There are a number of stages in an electronic product’s lifecycle where testing is prudent, if not essential. When you begin to look for a cost-effective test fixture it’s important to take into account whether you are testing at the development stage or the production stage. Also the size of the printed circuit board (PCB) being tested can make a difference to the test fixture you select.
“Small toggle clamp fixtures or jigs are proving popular amongst Test Engineers looking to test development software rapidly and effectively with little outlay. They are great for up to 15 to 20 probes and are a standard fixture. Slightly more specialised jigs are needed as the PCB size gets smaller as space is generally at a premium on small boards” says Willie Lee, Technical Manager.
While a toggle jig is also useful for simple production testing, where an engineer wants to power up a product for a functional test, more sophisticated fixtures should be considered.
“The next step up from a simple toggle Jig is a Top Cam fixture. These are generally available in standard sizes with options to modify them. A common trend amongst test engineers is to ask for an open frame unit. Essentially, this is a fixture without a base can; this allows more freedom to add a range of switches or product LCD screens on the top plate of the fixture. Top Cam fixtures are often used to test larger PCBs, or units with a higher pin count (up to 100) that would not suit a Toggle Clamp style Jig.” explains Willie.
Where a PCB needs to be tested in a wide variety of locations across the board most Test Engineers look to a Bottom Cam fixture. The operation of these test fixtures allow a higher test probe count and facilitate high precision positioning on the board being tested. Standard Bottom Cam fixtures will accommodate larger PCBS and can incorporate up to 500 probes for precise and comprehensive production testing.
“A Bottom Cam fixture not only provides a useful bed of nails type testing arrangement it can also provide a safe environment for testing regimes where high voltages are being used. Test Engineers regularly specify these fixtures with safety covers for high voltage testing and sometimes HiPOT insulation testing where the fixture can be used for both functional testing and a dielectric withstand test,” says Willie.
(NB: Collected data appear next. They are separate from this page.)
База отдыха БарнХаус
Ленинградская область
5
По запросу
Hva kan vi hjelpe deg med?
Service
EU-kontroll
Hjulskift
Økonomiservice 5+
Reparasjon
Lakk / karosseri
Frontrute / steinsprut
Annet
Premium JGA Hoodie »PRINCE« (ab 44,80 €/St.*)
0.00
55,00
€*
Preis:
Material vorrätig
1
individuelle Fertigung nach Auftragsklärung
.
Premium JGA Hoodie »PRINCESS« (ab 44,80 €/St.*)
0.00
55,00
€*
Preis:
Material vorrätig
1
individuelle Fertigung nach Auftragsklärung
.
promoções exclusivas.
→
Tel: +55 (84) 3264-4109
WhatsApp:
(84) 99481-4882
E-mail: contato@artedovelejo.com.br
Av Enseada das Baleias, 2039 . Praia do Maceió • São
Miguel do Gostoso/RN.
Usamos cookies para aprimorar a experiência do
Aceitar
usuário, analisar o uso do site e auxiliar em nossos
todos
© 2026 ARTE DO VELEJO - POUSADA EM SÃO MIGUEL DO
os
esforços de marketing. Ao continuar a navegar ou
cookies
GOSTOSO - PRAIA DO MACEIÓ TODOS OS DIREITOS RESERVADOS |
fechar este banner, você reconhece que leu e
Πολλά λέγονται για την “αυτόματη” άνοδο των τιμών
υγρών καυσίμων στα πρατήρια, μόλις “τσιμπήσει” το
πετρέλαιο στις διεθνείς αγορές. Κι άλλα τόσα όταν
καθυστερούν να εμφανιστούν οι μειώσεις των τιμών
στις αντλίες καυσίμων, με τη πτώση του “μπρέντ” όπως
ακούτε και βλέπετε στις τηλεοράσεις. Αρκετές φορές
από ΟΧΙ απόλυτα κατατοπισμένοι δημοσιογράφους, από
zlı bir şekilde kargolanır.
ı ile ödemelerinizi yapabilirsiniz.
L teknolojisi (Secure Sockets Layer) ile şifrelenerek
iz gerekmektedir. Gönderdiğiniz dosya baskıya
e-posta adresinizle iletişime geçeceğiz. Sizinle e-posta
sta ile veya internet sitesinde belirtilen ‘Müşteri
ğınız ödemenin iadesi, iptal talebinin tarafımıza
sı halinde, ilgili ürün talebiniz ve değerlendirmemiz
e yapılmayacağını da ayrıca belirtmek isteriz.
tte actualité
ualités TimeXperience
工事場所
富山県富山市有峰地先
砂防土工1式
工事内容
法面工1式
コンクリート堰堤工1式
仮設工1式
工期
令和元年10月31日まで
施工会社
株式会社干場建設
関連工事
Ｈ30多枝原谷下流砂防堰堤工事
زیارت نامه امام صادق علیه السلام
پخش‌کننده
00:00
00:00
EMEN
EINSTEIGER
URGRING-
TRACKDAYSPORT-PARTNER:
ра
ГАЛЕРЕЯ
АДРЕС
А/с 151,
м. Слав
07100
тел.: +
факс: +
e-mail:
Test fixture design companies will have a range of standard test fixtures that can be modified to suit your next application. Understanding your testing requirements, the size of your PCB, the number of test points and the voltages you need to test at is all useful information a quality test fixture company will require to recommend the best fixture for your application. Most Test requirements can be met using standard test fixtures, sometimes with minor modifications or refinements. A fully bespoke solution is only required for a very specialised requirement, so it’s worth looking at standard fixtures first as this can offer significant savings.